Call for papers: What Matters? The Politics of Narrating War

What Matters? The Politics of Narrating War

University of Massachusetts Lowell, 17 May 2024

This workshop brings scholars together to investigate how governments generate public support for foreign policy in times of war. We ask scholars to consider a global politics of pluralist concepts and experiences of history, entanglement, identity and other processes, and what contestation this generates about, ultimately, what matters. By this we mean the moral and political imperatives but also, critically, the philosophical conceptions people hold about what “stuff” in the world must be considered to make sense of a war, and what can be ignored.  
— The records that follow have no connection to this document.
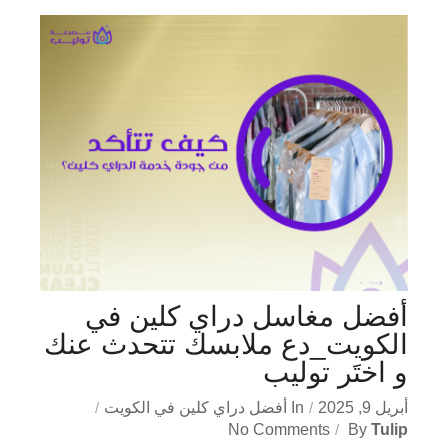
أفضل مغاسل دراي كلين في
الكويت_دع ملابسك تتحدث عنك
و اختَر توليب
أبريل 9, 2025
In
أفضل دراي كلين في الكويت
No Comments
By
Tulip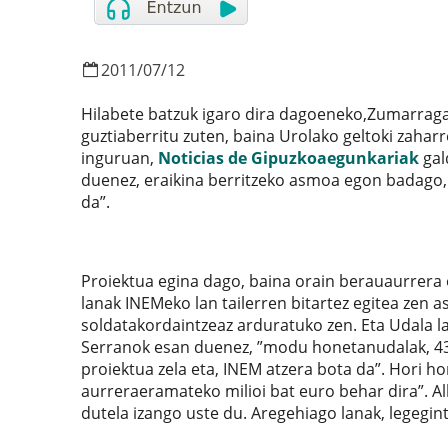
2011
/
07
/
12
Hilabete batzuk igaro dira dagoeneko,Zumarraga
guztiaberritu zuten, baina Urolako geltoki zahar
inguruan,
Noticias de Gipuzkoaegunkariak
gal
duenez, eraikina berritzeko asmoa egon badago, 
da”.
Proiektua egina dago, baina orain berauaurrera 
lanak INEMeko lan tailerren bitartez egitea zen 
soldatakordaintzeaz arduratuko zen. Eta Udala la
Serranok esan duenez, ”modu honetanudalak, 435
proiektua zela eta, INEM atzera bota da”. Hori h
aurreraeramateko milioi bat euro behar dira”. Al
dutela izango uste du. Aregehiago lanak, legegin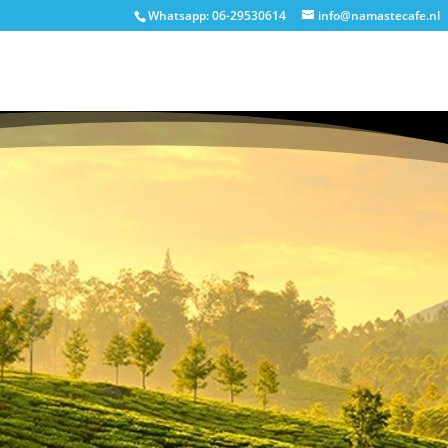
Whatsapp: 06-29530614
info@namastecafe.nl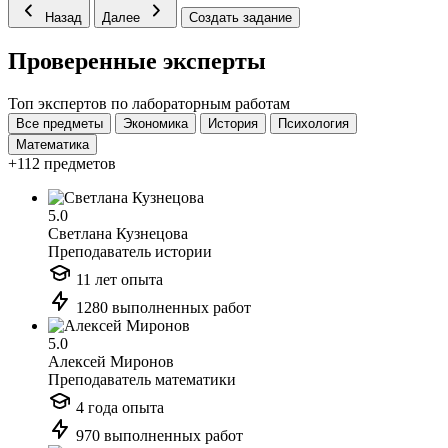
Назад
Далее
Создать задание
Проверенные эксперты
Топ экспертов по лабораторным работам
Все предметы
Экономика
История
Психология
Математика
+112 предметов
5.0
Светлана Кузнецова
Преподаватель истории
11 лет опыта
1280 выполненных работ
5.0
Алексей Миронов
Преподаватель математики
4 года опыта
970 выполненных работ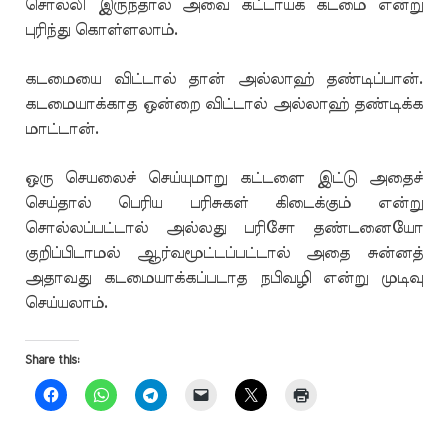
சொல்லி இருந்தால் அவை கட்டாயக் கடமை என்று
புரிந்து கொள்ளலாம்.
கடமையை விட்டால் தான் அல்லாஹ் தண்டிப்பான்.
கடமையாக்காத ஒன்றை விட்டால் அல்லாஹ் தண்டிக்க
மாட்டான்.
ஒரு செயலைச் செய்யுமாறு கட்டளை இட்டு அதைச்
செய்தால் பெரிய பரிசுகள் கிடைக்கும் என்று
சொல்லப்பட்டால் அல்லது பரிசோ தண்டனையோ
குறிப்பிடாமல் ஆர்வமூட்டப்பட்டால் அதை சுன்னத்
அதாவது கடமையாக்கப்படாத நபிவழி என்று முடிவு
செய்யலாம்.
Share this: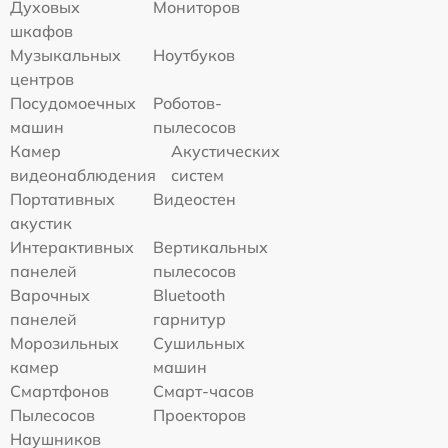
Духовых
Мониторов
шкафов
Музыкальных
Ноутбуков
центров
Посудомоечных
Роботов-
машин
пылесосов
Камер
Акустических
видеонаблюдения
систем
Портативных
Видеостен
акустик
Интерактивных
Вертикальных
панелей
пылесосов
Варочных
Bluetooth
панелей
гарнитур
Морозильных
Сушильных
камер
машин
Смартфонов
Смарт-часов
Пылесосов
Проекторов
Наушников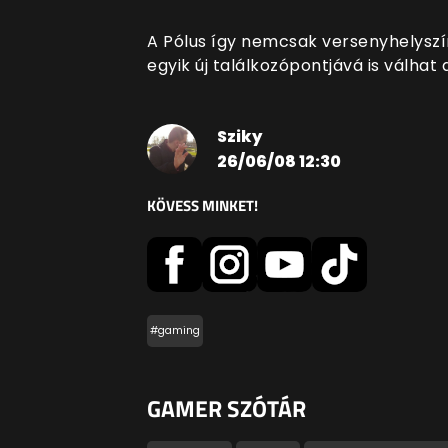
A Pólus így nemcsak versenyhelyszí
egyik új találkozópontjává is válhat
Sziky
26/06/08 12:30
KÖVESS MINKET!
#gaming
GAMER SZÓTÁR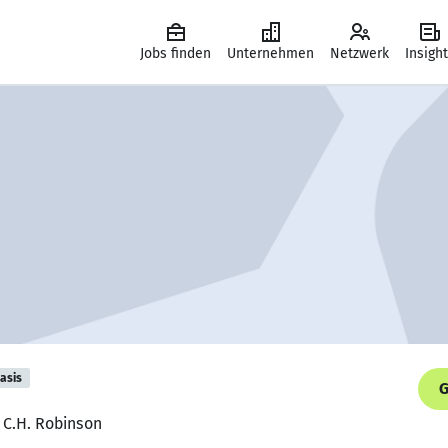
Jobs finden
Unternehmen
Netzwerk
Insigh
asis
G
 C.H. Robinson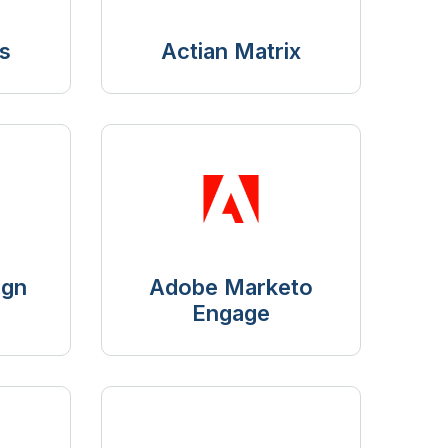
s
Actian Matrix
ign
Adobe Marketo
Engage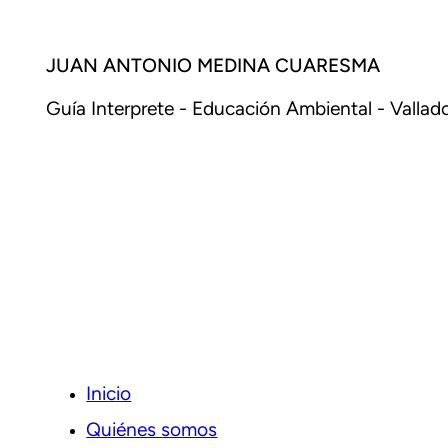
JUAN ANTONIO MEDINA CUARESMA
Guía Interprete - Educación Ambiental - Valladol
Inicio
Quiénes somos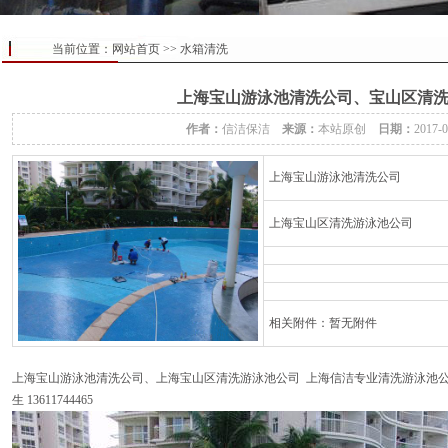
当前位置：
网站首页
>>
水箱清洗
上海宝山游泳池清洗公司、宝山区清
作者：
信洁保洁
来源：
本站原创
日期：
2017-
上海宝山游泳池清洗公司
上海宝山区清洗游泳池公司
相关附件：暂无附件
上海宝山游泳池清洗公司、上海宝山区清洗游泳池公司 上海信洁专业清洗游泳池公司 电话021
生 13611744465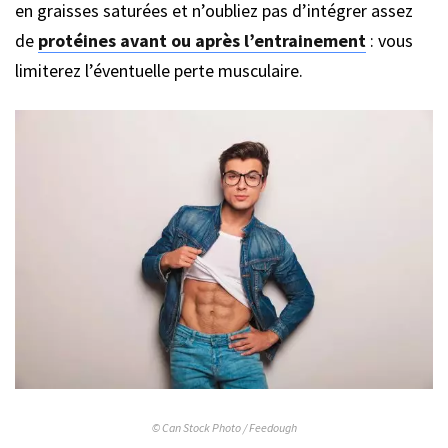
en graisses saturées et n’oubliez pas d’intégrer assez
de
protéines avant ou après l’entrainement
: vous
limiterez l’éventuelle perte musculaire.
© Can Stock Photo / Feedough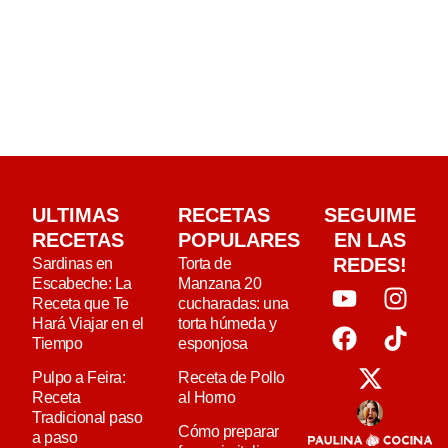
ULTIMAS
RECETAS
SEGUIME
RECETAS
POPULARES
EN LAS
REDES!
Sardinas en
Torta de
Escabeche: La
Manzana 20
Receta que Te
cucharadas: una
Hará Viajar en el
torta húmeda y
Tiempo
esponjosa
Pulpo a Feira:
Receta de Pollo
Receta
al Horno
Tradicional paso
Cómo preparar
a paso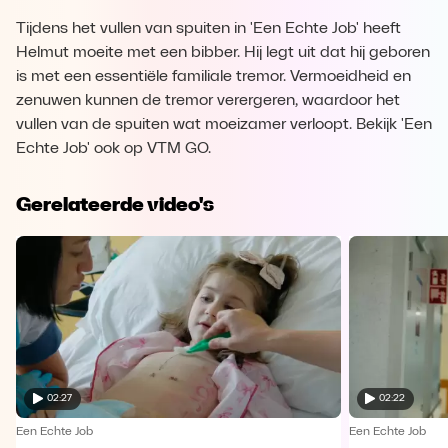
Tijdens het vullen van spuiten in 'Een Echte Job' heeft
Helmut moeite met een bibber. Hij legt uit dat hij geboren
is met een essentiële familiale tremor. Vermoeidheid en
zenuwen kunnen de tremor verergeren, waardoor het
vullen van de spuiten wat moeizamer verloopt. Bekijk 'Een
Echte Job' ook op VTM GO.
Gerelateerde video's
02:27
02:22
Een Echte Job
Een Echte Job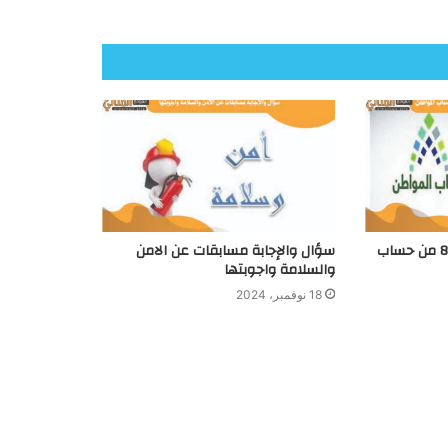
متي موعد إيداع الدفعة 85 من حساب
سؤال والإجابة مسابقات عن الامن
والسلامة واجوبتها
18 نوفمبر، 2024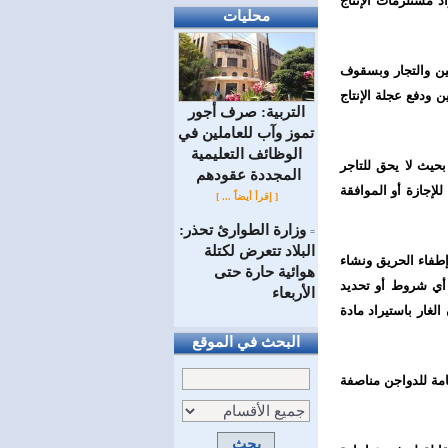
د مستلزمات الإنتاج
محليات
يين والتجار وبسقوف
 ودفع عجلة الإنتاج
التربية: صرف أجور
تموز وآب للعاملين في
الوظائف ‏التعليمية
بحيث لا يحق للتاجر
المجددة عقودهم ‏
لإجازة أو الموافقة
[ إقرأ أيضاً ... ]
وزارة الطوارئ تحذر:
=
البلاد تتعرض لكتلة
إطفاء الحريق ونشاء
هوائية حارة حتى
أي شروط أو تحديد
الأربعاء
غار باستيراد مادة
البحث في الموقع
امة للدواجن مناصفة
It begins with the premise that narrations of conflict are not merely representations of the conflict itself, but also ontologically productive. Political leaders and media elites’ narratives create for their audiences novel scientific ontologies—catalogues of substances and processes involved in the situation under investigation. These scientific ontologies serve as mental maps and, in turn, they promote strategic purposes, encouraging certain policy responses and discouraging others. How do political and media actors create such maps for audiences, and does this shape how audiences think of those conflicts and their state’s foreign policies? How do citizens themselves use digital media to piece together what is meaningful about a war – what counts? Following Lerner and O’Loughlin’s recent article in International Studies Quarterly, we refer to these narratives as strategic ontologies. As they are continually narrated, strategic ontologies’ innovations can shape political imaginaries and policy preferences, often enduring beyond the context in which they are originally formulated.

Inspired by this framework, this workshop welcomes both theoretical and empirical contributions relating to the politics of narrating war. How do political and media elites and all other actors – NGOs, citizens, legal bodies, and so on – narrate what matters in a conflict? What impacts do these mental maps or ‘strategic ontologies’ have? Further, what ethical issues are at stake in choosing between alternative narratives of conflict? What do differing narratives highlight and occlude?

The workshop is jointly sponsored by the University of Massachusetts at Lowell, Queen’s University Belfast because of its longstanding research and exchange partnerships with US universities, and the journal Media, War, and Conflict, which has published over a decade of research on the role of war narratives in both contemporary and historical cases. The goals will be to foster dialogue about the politics of narrating war, as well as to bring together potential contributions for a special issue.

Those interested should submit their paper’s title and abstract (<250 words), as well as a short bio (<50 words) to the three convenors of the workshop (contact details listed below).

Funds are available to cover some of the costs of transport and lodging for selected workshop participants. Please indicate whether you wish to be considered for funding of those costs.

Deadline: 15 November 2023

Adam B. Lerner

Associate Professor of Political Science, Director of the Bachelor of Liberal Arts
University of Massachusetts at Lowell

adam_lerner@uml.edu

Alister Miskimmon

Professor, School of History, Anthropology, Philosophy and Politics, Queen’s University, Belfast

A.Miskimmon@qub.ac.uk

Ben O’Loughlin

Professor of Politics and International Relations, Director of the New Political Communication Unit, Royal Holloway, University of London

Ben.Oloughlin@rhul.ac.uk

Strategic ontologies - how to agree on what we even communicate about?

Political disagreement occurs often because actors might use the same words but they’re talking about very different things. Adam Lerner and Ben O’Loughlin have published an article explaining this, entitled, Strategic Ontologies: Narrative and Meso-Level Theorizing in International Politics. Read it here in International Studies Quarterly. Ben also made a podcast explaining the idea — listen to it here — kindly hosted by Will Youmans at George Washington University.

This is a very basic point. What drives many disputes is nobody can agree what actually exists, so they argue about different processes, entities, and experiences. UK leaders talk about climate change in terms of new technology, new jobs, changing energy supplies. In other parts of the world, if you ask about climate change people will talk about lives already lost, not being able to leave the house, likely migration to places on earth where its not 40-50 degrees, and their fear of conflict and war that migration could cause. They talk about the loss of land that is sacred and fundamental to their identity. Its a completely different conversation. Chinese leaders bring in ideas about nature's relationship to man, but downplay any question of responsibility. Every region has its own way of classifying what exists and where attention must focus. 

Political leaders do some of this deliberately. Western and Chinese leaders don't want to talk about how poor countries understand climate change because if those leaders accept that poor countries’ stuff is what is actually happening, the West and China would be legally liable, and have to pay reparations on a huge scale for many decades. Hence, this talk about what 'stuff' counts, or what ontology, is strategic.

Ben has observed this often when working with policymakers. Many decide first what counts, which implies what they will model, what targets they could aim for using that model, and they base decisions on those targets. Anything else, they ignore. But people in other countries prioritise what our leaders ignore even on the same issue.

How anyone can bridge this is a big debate in the field of ethics right now. How to entertain multiple ontologies at once so that we can create dialogue? We live in a pluriverse of competing ontologies that few can comprehend. This is where communication could help, but only when people are open to moving towards that wider comprehension.